### [Task input]
◆ ◆ ◆ ◆ ◆ ◆ ◆

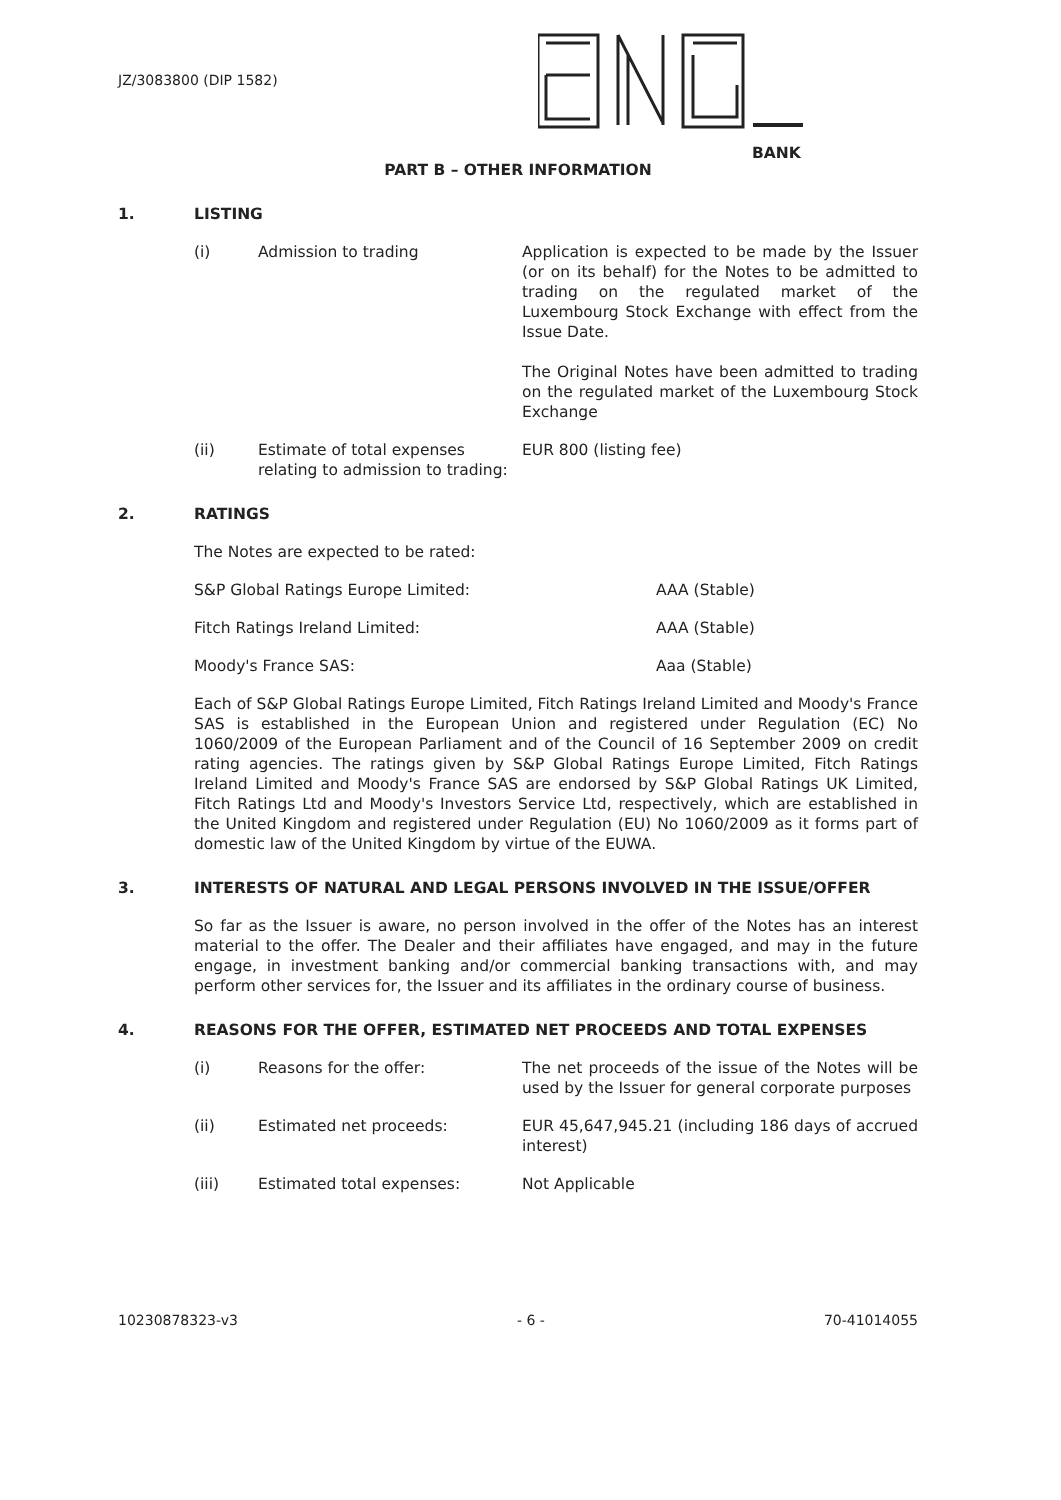JZ/3083800 (DIP 1582)
BANK
PART B – OTHER INFORMATION
1. LISTING
(i) Admission to trading Application is expected to be made by the Issuer (or on its behalf) for the Notes to be admitted to trading on the regulated market of the Luxembourg Stock Exchange with effect from the Issue Date.
The Original Notes have been admitted to trading on the regulated market of the Luxembourg Stock Exchange
(ii) Estimate of total expenses relating to admission to trading:
EUR 800 (listing fee)
2. RATINGS
The Notes are expected to be rated:
S&P Global Ratings Europe Limited: AAA (Stable)
Fitch Ratings Ireland Limited: AAA (Stable)
Moody's France SAS: Aaa (Stable)
Each of S&P Global Ratings Europe Limited, Fitch Ratings Ireland Limited and Moody's France SAS is established in the European Union and registered under Regulation (EC) No 1060/2009 of the European Parliament and of the Council of 16 September 2009 on credit rating agencies. The ratings given by S&P Global Ratings Europe Limited, Fitch Ratings Ireland Limited and Moody's France SAS are endorsed by S&P Global Ratings UK Limited, Fitch Ratings Ltd and Moody's Investors Service Ltd, respectively, which are established in the United Kingdom and registered under Regulation (EU) No 1060/2009 as it forms part of domestic law of the United Kingdom by virtue of the EUWA.
3. INTERESTS OF NATURAL AND LEGAL PERSONS INVOLVED IN THE ISSUE/OFFER
So far as the Issuer is aware, no person involved in the offer of the Notes has an interest material to the offer. The Dealer and their affiliates have engaged, and may in the future engage, in investment banking and/or commercial banking transactions with, and may perform other services for, the Issuer and its affiliates in the ordinary course of business.
4. REASONS FOR THE OFFER, ESTIMATED NET PROCEEDS AND TOTAL EXPENSES
(i) Reasons for the offer: The net proceeds of the issue of the Notes will be used by the Issuer for general corporate purposes
(ii) Estimated net proceeds: EUR 45,647,945.21 (including 186 days of accrued interest)
(iii) Estimated total expenses: Not Applicable
10230878323-v3 - 6 - 70-41014055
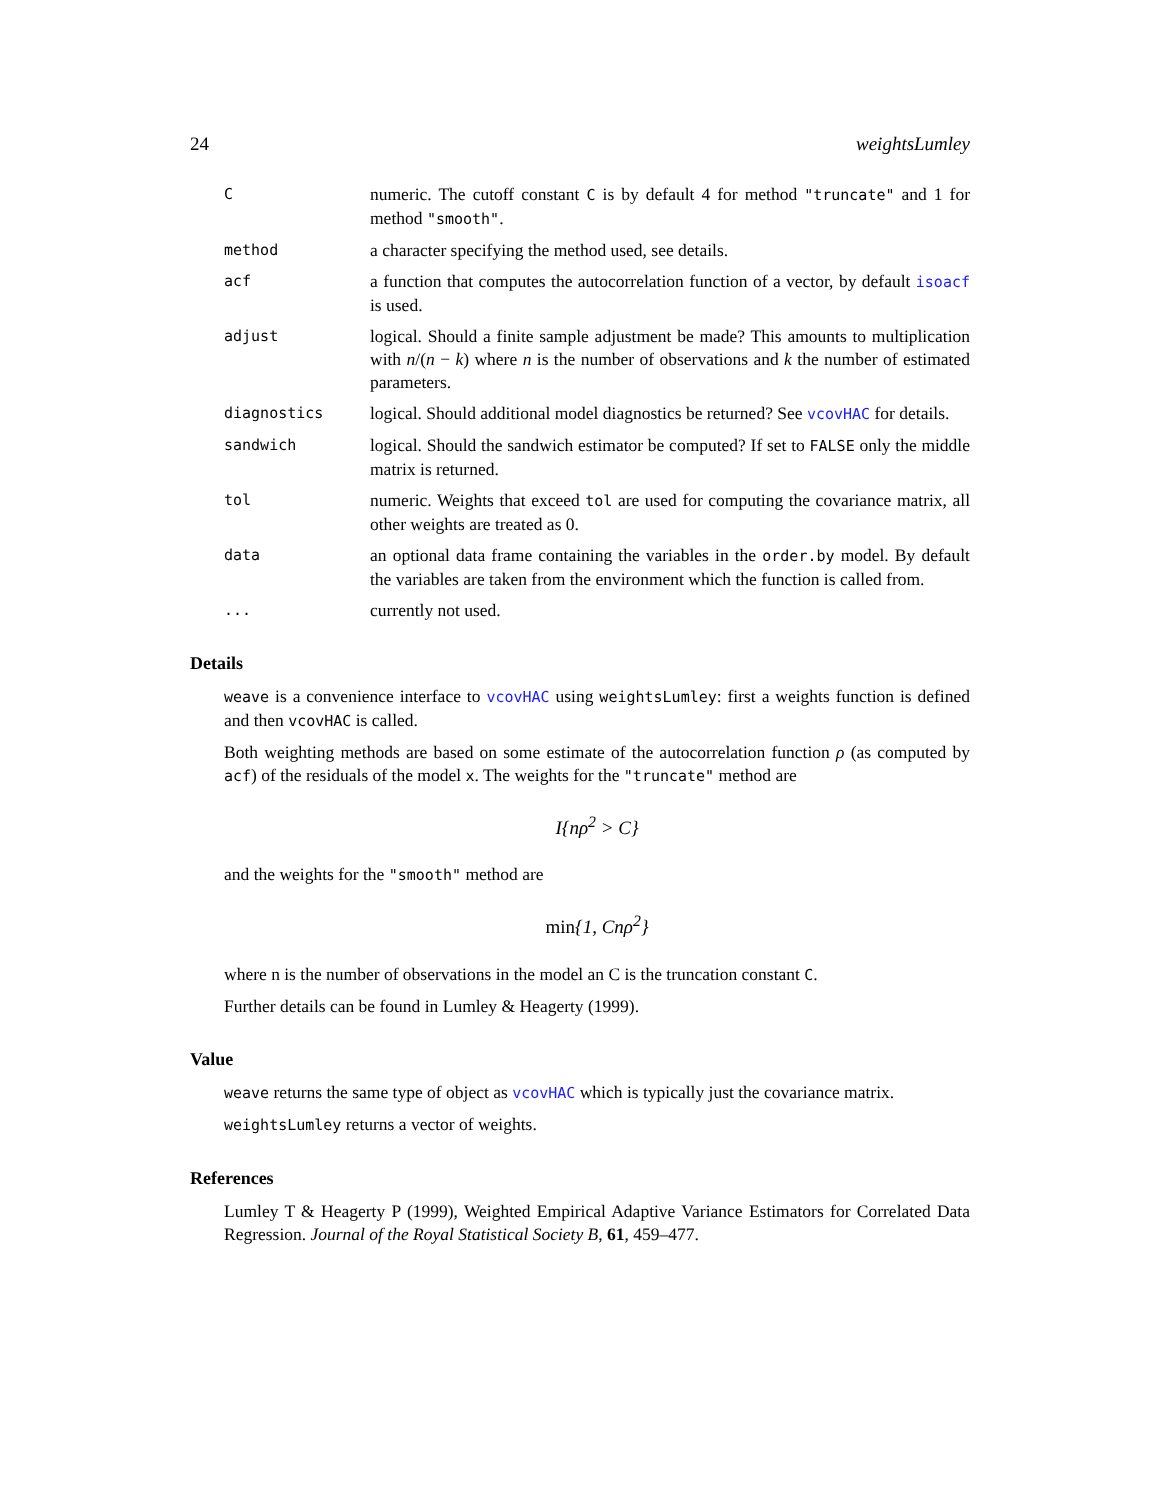24 weightsLumley
C
numeric. The cutoff constant C is by default 4 for method "truncate" and 1 for method "smooth".
method
a character specifying the method used, see details.
acf
a function that computes the autocorrelation function of a vector, by default isoacf is used.
adjust
logical. Should a finite sample adjustment be made? This amounts to multiplication with n/(n − k) where n is the number of observations and k the number of estimated parameters.
diagnostics
logical. Should additional model diagnostics be returned? See vcovHAC for details.
sandwich
logical. Should the sandwich estimator be computed? If set to FALSE only the middle matrix is returned.
tol
numeric. Weights that exceed tol are used for computing the covariance matrix, all other weights are treated as 0.
data
an optional data frame containing the variables in the order.by model. By default the variables are taken from the environment which the function is called from.
...
currently not used.
Details
weave is a convenience interface to vcovHAC using weightsLumley: first a weights function is defined and then vcovHAC is called.
Both weighting methods are based on some estimate of the autocorrelation function ρ (as computed by acf) of the residuals of the model x. The weights for the "truncate" method are
I{nρ<sup>2</sup> > C}
and the weights for the "smooth" method are
min{1, Cnρ<sup>2</sup>}
where n is the number of observations in the model an C is the truncation constant C.
Further details can be found in Lumley & Heagerty (1999).
Value
weave returns the same type of object as vcovHAC which is typically just the covariance matrix.
weightsLumley returns a vector of weights.
References
Lumley T & Heagerty P (1999), Weighted Empirical Adaptive Variance Estimators for Correlated Data Regression. Journal of the Royal Statistical Society B, 61, 459–477.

◆ ◆ ◆ ◆ ◆ ◆ ◆

Please return the full listing exactly as given, with the images left out.

### [Final answer]
JZ/3083800 (DIP 1582)
BANK
PART B – OTHER INFORMATION
1. LISTING
(i) Admission to trading Application is expected to be made by the Issuer (or on its behalf) for the Notes to be admitted to trading on the regulated market of the Luxembourg Stock Exchange with effect from the Issue Date.
The Original Notes have been admitted to trading on the regulated market of the Luxembourg Stock Exchange
(ii) Estimate of total expenses relating to admission to trading:
EUR 800 (listing fee)
2. RATINGS
The Notes are expected to be rated:
S&P Global Ratings Europe Limited: AAA (Stable)
Fitch Ratings Ireland Limited: AAA (Stable)
Moody's France SAS: Aaa (Stable)
Each of S&P Global Ratings Europe Limited, Fitch Ratings Ireland Limited and Moody's France SAS is established in the European Union and registered under Regulation (EC) No 1060/2009 of the European Parliament and of the Council of 16 September 2009 on credit rating agencies. The ratings given by S&P Global Ratings Europe Limited, Fitch Ratings Ireland Limited and Moody's France SAS are endorsed by S&P Global Ratings UK Limited, Fitch Ratings Ltd and Moody's Investors Service Ltd, respectively, which are established in the United Kingdom and registered under Regulation (EU) No 1060/2009 as it forms part of domestic law of the United Kingdom by virtue of the EUWA.
3. INTERESTS OF NATURAL AND LEGAL PERSONS INVOLVED IN THE ISSUE/OFFER
So far as the Issuer is aware, no person involved in the offer of the Notes has an interest material to the offer. The Dealer and their affiliates have engaged, and may in the future engage, in investment banking and/or commercial banking transactions with, and may perform other services for, the Issuer and its affiliates in the ordinary course of business.
4. REASONS FOR THE OFFER, ESTIMATED NET PROCEEDS AND TOTAL EXPENSES
(i) Reasons for the offer: The net proceeds of the issue of the Notes will be used by the Issuer for general corporate purposes
(ii) Estimated net proceeds: EUR 45,647,945.21 (including 186 days of accrued interest)
(iii) Estimated total expenses: Not Applicable
10230878323-v3 - 6 - 70-41014055
24 weightsLumley
C
numeric. The cutoff constant C is by default 4 for method "truncate" and 1 for method "smooth".
method
a character specifying the method used, see details.
acf
a function that computes the autocorrelation function of a vector, by default isoacf is used.
adjust
logical. Should a finite sample adjustment be made? This amounts to multiplication with n/(n − k) where n is the number of observations and k the number of estimated parameters.
diagnostics
logical. Should additional model diagnostics be returned? See vcovHAC for details.
sandwich
logical. Should the sandwich estimator be computed? If set to FALSE only the middle matrix is returned.
tol
numeric. Weights that exceed tol are used for computing the covariance matrix, all other weights are treated as 0.
data
an optional data frame containing the variables in the order.by model. By default the variables are taken from the environment which the function is called from.
...
currently not used.
Details
weave is a convenience interface to vcovHAC using weightsLumley: first a weights function is defined and then vcovHAC is called.
Both weighting methods are based on some estimate of the autocorrelation function ρ (as computed by acf) of the residuals of the model x. The weights for the "truncate" method are
I{nρ<sup>2</sup> > C}
and the weights for the "smooth" method are
min{1, Cnρ<sup>2</sup>}
where n is the number of observations in the model an C is the truncation constant C.
Further details can be found in Lumley & Heagerty (1999).
Value
weave returns the same type of object as vcovHAC which is typically just the covariance matrix.
weightsLumley returns a vector of weights.
References
Lumley T & Heagerty P (1999), Weighted Empirical Adaptive Variance Estimators for Correlated Data Regression. Journal of the Royal Statistical Society B, 61, 459–477.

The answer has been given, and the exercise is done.